__Work instructions__
#1 Return the stretch of the cookie dough essay from "After my check" through "it was fine.", copied word for word.
#2 Carry the cookie dough essay further, picking up right after its final sentence.

__Extract__
One of my first memories is of hiding from my mother.
I was seven or eight. My brother, Brandon, and I were crouched behind the living room sofa just steps from the kitchen where we had snitched cookie dough from the refrigerator. We huddled behind a wall of yellow fabric, fortified with foam and springs, unsure that our crime wouldn’t be detected. A great gob of salty-sweet viscous in my mouth as I frantically chewed the evidence, jaw racing to the beat of my pounding heart. Cold chocolate chips in dough like rocks in mud, crushed and swallowed quickly; there was no time for savoring, no time for the beauty of semi-sweet cocoa melting luxuriously on the tip of my tongue. Instead, we listened for footsteps heading to the kitchen or, worse, across the wooden floor of the living room to peer over the broad back of the couch. We weren’t supposed to eat cookie dough.
In the exam room of our pediatrician’s office was a poster listing 101 ways to enjoy life. Toward the end of the brightly-colored list, between “walk barefoot in the grass” and some other simple pleasure, were the words “eat cookie dough” in bold blue crayon font. I asked my mom about it; she said it didn’t mean anything. “It’s not safe to eat cookie dough because it has raw eggs,” she said, “You could get sick and die.”
After my check up with the new, younger pediatrician, he asked if I had any questions. I paused for a moment, and looked at my mom smiling on the swivel stool beside the exam table, her hand resting just inches from my dangling leg. Then, in an instant of ten-year-old fearlessness, I sucked in my breath, looked back at the doctor, and asked him about the poster, “Can you eat raw cookie dough? That says you can.” Without skipping a beat, he said it was fine.
“Really? You won’t die?”
“I let my kids eat cookie dough. Salmonella is very rare.”
I don’t remember what my mother said or did, but I remember having latched onto the fact that a doctor had said it was okay. That a doctor said my mom was wrong. I’m sure I reminded her of it for months.

__Data supplied__

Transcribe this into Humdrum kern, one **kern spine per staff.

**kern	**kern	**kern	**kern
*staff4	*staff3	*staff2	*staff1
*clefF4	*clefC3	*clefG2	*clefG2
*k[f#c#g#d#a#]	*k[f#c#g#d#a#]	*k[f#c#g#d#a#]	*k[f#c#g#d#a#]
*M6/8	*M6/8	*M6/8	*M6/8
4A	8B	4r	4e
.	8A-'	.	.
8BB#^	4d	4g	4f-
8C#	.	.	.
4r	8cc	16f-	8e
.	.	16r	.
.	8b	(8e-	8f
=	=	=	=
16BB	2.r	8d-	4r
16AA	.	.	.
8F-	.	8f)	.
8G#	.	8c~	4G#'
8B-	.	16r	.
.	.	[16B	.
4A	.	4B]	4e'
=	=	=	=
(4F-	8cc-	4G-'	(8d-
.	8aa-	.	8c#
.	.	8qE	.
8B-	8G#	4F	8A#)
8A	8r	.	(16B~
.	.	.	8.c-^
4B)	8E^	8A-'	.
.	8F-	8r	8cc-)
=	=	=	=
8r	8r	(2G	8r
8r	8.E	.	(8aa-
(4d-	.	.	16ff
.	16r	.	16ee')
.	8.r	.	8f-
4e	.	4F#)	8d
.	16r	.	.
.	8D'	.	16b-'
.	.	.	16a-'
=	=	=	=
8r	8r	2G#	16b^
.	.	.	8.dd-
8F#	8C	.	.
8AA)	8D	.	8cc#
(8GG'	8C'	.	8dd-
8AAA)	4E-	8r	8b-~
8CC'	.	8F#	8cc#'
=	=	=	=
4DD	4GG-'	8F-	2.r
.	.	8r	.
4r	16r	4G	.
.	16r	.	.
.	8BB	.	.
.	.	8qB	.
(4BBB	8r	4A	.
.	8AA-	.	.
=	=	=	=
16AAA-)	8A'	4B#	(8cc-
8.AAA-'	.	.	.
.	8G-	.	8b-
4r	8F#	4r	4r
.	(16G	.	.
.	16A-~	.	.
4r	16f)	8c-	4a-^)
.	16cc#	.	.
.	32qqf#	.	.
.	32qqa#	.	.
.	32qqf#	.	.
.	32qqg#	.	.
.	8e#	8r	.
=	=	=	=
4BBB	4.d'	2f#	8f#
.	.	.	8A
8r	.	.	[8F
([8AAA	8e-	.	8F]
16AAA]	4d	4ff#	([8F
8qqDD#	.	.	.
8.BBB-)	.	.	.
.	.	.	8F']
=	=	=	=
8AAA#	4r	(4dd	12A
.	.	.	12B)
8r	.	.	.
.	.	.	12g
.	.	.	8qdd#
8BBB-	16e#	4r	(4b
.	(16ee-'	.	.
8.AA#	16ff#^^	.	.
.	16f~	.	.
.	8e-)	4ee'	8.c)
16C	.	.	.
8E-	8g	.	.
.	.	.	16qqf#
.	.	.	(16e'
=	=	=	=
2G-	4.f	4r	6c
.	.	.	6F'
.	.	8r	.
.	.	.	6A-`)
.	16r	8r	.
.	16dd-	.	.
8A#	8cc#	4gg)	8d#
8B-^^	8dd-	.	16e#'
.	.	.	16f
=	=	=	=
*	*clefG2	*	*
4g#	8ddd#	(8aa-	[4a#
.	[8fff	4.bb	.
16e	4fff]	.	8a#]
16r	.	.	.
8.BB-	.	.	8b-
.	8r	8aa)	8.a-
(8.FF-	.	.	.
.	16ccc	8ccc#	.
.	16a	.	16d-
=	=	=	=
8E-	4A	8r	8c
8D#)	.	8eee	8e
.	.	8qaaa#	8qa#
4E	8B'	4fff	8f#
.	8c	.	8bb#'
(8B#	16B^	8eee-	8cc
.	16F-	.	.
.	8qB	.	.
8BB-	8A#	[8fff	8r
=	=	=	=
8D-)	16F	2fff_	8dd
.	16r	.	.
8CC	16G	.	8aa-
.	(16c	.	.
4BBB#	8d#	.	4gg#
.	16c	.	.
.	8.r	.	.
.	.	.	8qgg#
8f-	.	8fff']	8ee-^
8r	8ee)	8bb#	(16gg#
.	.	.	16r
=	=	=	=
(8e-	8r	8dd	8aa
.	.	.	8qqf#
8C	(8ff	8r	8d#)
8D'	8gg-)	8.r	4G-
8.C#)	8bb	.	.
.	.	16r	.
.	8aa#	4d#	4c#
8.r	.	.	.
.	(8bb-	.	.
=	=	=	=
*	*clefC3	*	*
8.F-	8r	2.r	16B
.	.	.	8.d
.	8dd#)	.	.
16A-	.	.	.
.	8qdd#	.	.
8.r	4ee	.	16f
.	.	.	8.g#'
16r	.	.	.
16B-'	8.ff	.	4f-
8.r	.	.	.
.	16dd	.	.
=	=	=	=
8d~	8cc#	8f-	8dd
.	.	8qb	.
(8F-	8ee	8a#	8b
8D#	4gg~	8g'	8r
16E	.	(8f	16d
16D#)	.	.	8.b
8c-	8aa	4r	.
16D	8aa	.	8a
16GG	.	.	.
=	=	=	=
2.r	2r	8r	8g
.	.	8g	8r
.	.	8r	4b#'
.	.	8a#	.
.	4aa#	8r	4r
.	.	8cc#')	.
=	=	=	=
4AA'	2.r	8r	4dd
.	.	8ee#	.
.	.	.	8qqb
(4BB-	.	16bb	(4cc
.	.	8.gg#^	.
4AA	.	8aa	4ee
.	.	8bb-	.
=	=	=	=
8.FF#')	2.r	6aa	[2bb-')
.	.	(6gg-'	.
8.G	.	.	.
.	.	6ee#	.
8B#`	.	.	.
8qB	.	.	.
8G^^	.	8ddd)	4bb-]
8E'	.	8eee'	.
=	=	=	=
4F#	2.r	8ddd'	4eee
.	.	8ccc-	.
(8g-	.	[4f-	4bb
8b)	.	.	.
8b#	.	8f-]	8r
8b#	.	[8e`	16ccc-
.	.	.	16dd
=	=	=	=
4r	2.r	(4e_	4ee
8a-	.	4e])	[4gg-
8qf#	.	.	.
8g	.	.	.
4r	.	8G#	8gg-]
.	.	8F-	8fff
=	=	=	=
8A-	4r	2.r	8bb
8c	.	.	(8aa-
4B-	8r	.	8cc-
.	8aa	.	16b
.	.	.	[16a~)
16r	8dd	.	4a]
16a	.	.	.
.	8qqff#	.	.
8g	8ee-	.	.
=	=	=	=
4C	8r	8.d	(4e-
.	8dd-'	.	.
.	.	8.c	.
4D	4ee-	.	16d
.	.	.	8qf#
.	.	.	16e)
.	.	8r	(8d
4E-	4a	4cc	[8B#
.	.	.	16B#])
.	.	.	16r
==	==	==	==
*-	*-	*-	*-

__Exercise responses__
#1
After my check up with the new, younger pediatrician, he asked if I had any questions. I paused for a moment, and looked at my mom smiling on the swivel stool beside the exam table, her hand resting just inches from my dangling leg. Then, in an instant of ten-year-old fearlessness, I sucked in my breath, looked back at the doctor, and asked him about the poster, “Can you eat raw cookie dough? That says you can.” Without skipping a beat, he said it was fine.

#2
I had a rough childhood. To say my teenage years were a nightmare would be an understatement. Many, maybe even most, of my memories from growing up are not happy ones. “Growing pains” doesn’t cover it; I was a train-wreck of emotions, hormones, and opinions from fourth or fifth grade on, and I constantly butted heads with my mother. It wasn’t until I went to college and had a semblance of life on my own that I finally started to put our relationship into perspective. It wasn’t until I got married and moved halfway across the country that I realized I needed her. And it wasn’t until I had Nora that I began to understand her.
One of the greatest gifts Nora has given me is a deeper love for and understanding of my mother. For a while, I’ve had adult perspective on things like the (once exciting) giant Sam’s Club bottles of ketchup my grandparents bought when they visited from Kansas City. But now, I also understand loving someone so much it hurts.
I know now how incredibly painful it must have been for her to fold three sets of shirts, shorts and socks every-other week into backpacks for weekends away. How it must have felt for her to have two nights in an empty house and two days with no one to call her mommy. I understand wanting to protect from harm and hurt so much that you’d consider permanently strapping on a bicycle helmet. Now I understand that sometimes no matter how hard you try, you can’t get everything right; that being a parent doesn’t mean you have all the answers. That sometimes you just have to make arbitrary rules for your own sanity, and that loving someone doesn’t mean you can’t get frustrated with them.
It’s true that until you have children, you have no idea how much your parents love you. I understand more of her intentions and that she, like everyone, was just doing the best that she could. But what I most understand is how much so many things that I did growing up must have hurt her. And how amazing she is for loving me anyway.When I called my mother today to wish her happy Mother’s Day, she said, “You, too.” We laughed for a moment about how funny that is before moving on to everyday things and forgetting Mother’s Day altogether. It was a short conversation; she was out shopping with her mother.
I spent much of the day reflecting on the kind of mother I want to be. The past few weeks have had a lot of ups and downs, a few of which have been more than apparent to Nora. There are parenting practices I want to take from my mother and some that I don’t. There are memories from my childhood that I hope to replicate for Nora and there are some that I hope she never has. But above all, I hope that she will know how much I love her just as my mother loves me.